Baukultur erforschen und vermitteln,
damit sie besser wird!

Architektur und Raumplanung haben unmittelbaren Einfluss auf unsere Lebensqualität. Obwohl es für uns einen großen Unterschied macht, ob wir uns in unserer Wohnumgebung wohl fühlen oder nicht, ob wir Besorgungen zu Fuß erledigen können oder dafür ein Auto brauchen, ob unsere Kinder problemlos Plätze zum Spielen finden oder nicht, nehmen die meisten von uns selten aktiv Einfluss auf ihre Umgebung. Damit Baukultur besser wird, müssen sich möglichst viele in die Gestaltung ihrer Umwelt einbringen. Dafür braucht es grundlegende Kompetenzen bei jenen, die sich beteiligen wollen, Möglichkeiten, diese Kompetenzen zu erwerben, und Forschung, um entsprechendes neues Wissen aufzubauen.

Ausstellung "Sichtbar!" im Rahmen der Architekturtage 2019 in Linz

© Violetta Wakolbinger

Das Problem

Wie die gebaute Umwelt – Gebäude, Freiräume, Infrastrukturen – gestaltet ist, trägt zum Wohlbefinden oder Unbehagen jeder und jedes Einzelnen bei. Darüber hinaus hat diese Gestaltung eine große ökonomische Bedeutung, denn ein Großteil von unser aller Lebenseinkommen wird fürs Bauen und Wohnen verwendet. Dazu kommen Kosten für Fahrten in die Arbeit, zum Einkauf oder in die Freizeit, die ebenfalls durch Raumplanung bestimmt sind. Es ist also sowohl individuell entscheidend, wo und wie wir wohnen und arbeiten, als auch gesamtgesellschaftlich bedeutend – speziell auch im Hinblick auf die drängende Klimakrise und den negativen Einfluss, den zu viel Verkehr darauf hat.

Auf welche Weise und wie nachdrücklich die gebaute Umgebung unser Leben beeinflusst, ist uns kaum bewusst. Vielfach fehlen aber auch die wissenschaftlichen Grundlagen im Fachgebiet der Baukultur. Das Wissen um Architektur, Raumplanung und Freiraumgestaltung, kurz gesagt um Baukultur, ist noch nicht breit gesellschaftlich verankert und auch in der Berufsausbildung beispielsweise an Universitäten, Fachhochschulen oder Höheren technischen Lehranstalten nicht etabliert. Vermittlungsangebote – etwa für junge Menschen – werden bisher nur sehr punktuell angeboten. Viel zu wenigen Menschen, die vom Bauen betroffen sind, wird die Möglichkeit gegeben, sich zu beteiligen und mitzuentscheiden.
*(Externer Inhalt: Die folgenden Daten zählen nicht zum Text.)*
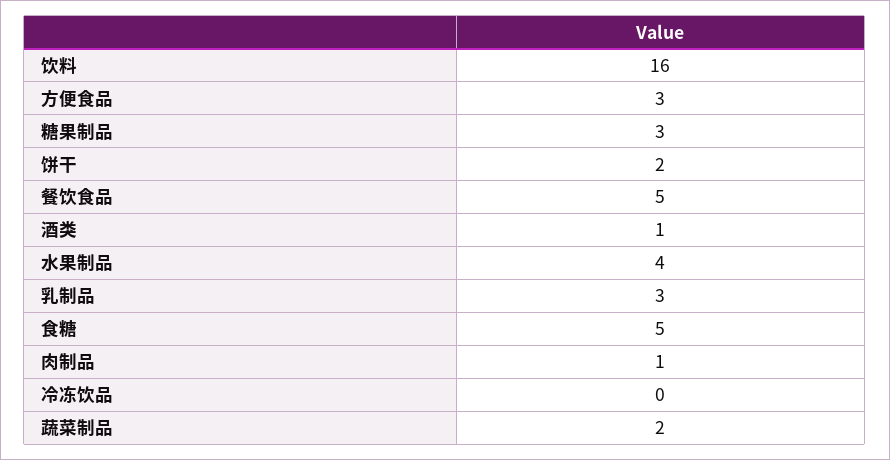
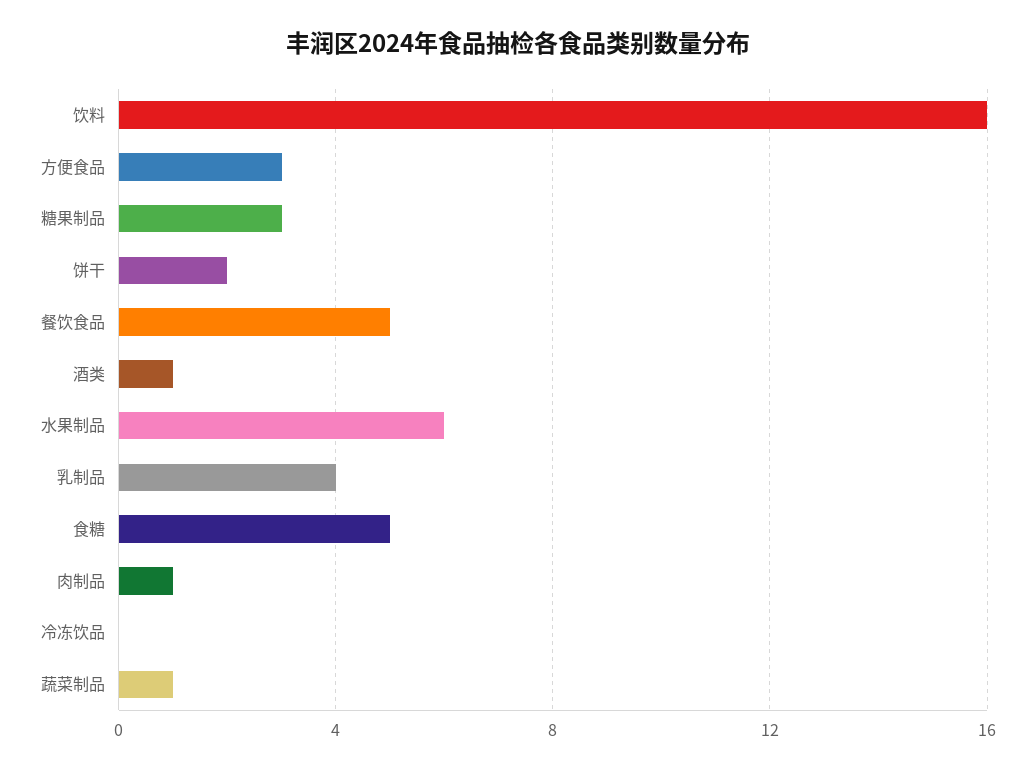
水果制品: 4 -> 6
乳制品: 3 -> 4
蔬菜制品: 2 -> 1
Entsprechend gibt es auch nur wenig Forschung und kaum Forschungsförderungsmittel in diesem Bereich. Förderungen konzentrieren sich meist auf Einzelaspekte und sind technologie- und produktorientiert, jedoch kaum so breit und interdisziplinär gestaltet, dass sich tatsächlich Baukulturforschung betreiben ließe.

Zu wenig Wissen und Möglichkeiten für Beteiligung führen oft zu reiner Ablehnung.

© Leonhard Lenz

Baukultur hat Lösungen!

Bessere Baukultur braucht Vermittlung und Beteiligung vor Ort. Auch Forschung kann im Zusammenhang mit lokalen Projekten betrieben werden. Baukultur wird dann besser, wenn sich Menschen in ihren Entstehungsprozess mündig einbringen können.

Alle Menschen sollen sich in ihrer Bildungslaufbahn und in der Fortbildung mit Architektur, Raumplanung und Freiraumgestaltung befassen können. Um dies auf Augenhöhe und über Eigeninteressen hinaus tun zu können, sind Basiskompetenzen erforderlich:

  • Sehen lernen: es gilt, die Umwelt mit offenen Augen wahrzunehmen
  • Sprechen können: eigene Anliegen formulieren und produktive Dialoge führen
  • Mitentscheiden: gemeinschaftliche Entscheidungen werden besser akzeptiert

Unterschiedliche Vermittlungs- und Bildungsangebote im alltäglichen Lebensumfeld, aber auch darüber hinaus helfen bei der bewussten Wahrnehmung. Je nach Alter und Zielgruppe sind dabei verschiedene Schwerpunkte zu berücksichtigen. Beispielsweise sind Schulen ein hervorragender Ort, um Baukulturvermittlung anzubieten, auch im Zusammenhang mit konkreten Projekten vor Ort. Die Formate sind vielfältig und reichen von Information über Diskussion bis zur Partizipation. Es können Ausstellungen, Vorträge, Diskussionen, Exkursionen, Raumspiele und vieles mehr sein. Baukulturforschung ermöglicht es, das Wissen über Baukultur laufend zu erweitern und mit anderen Disziplinen zu vernetzen. Forschungsprojekte sind immer auch dann sinnvoll, wenn sie mit konkreten Planungs- und Bauprojekten verknüpft sind. Geeignete Partner*innen dafür sind zum Beispiel Universitätsinstitute im Bereich Planung und Soziologie oder unabhängige Forschungsinstitute.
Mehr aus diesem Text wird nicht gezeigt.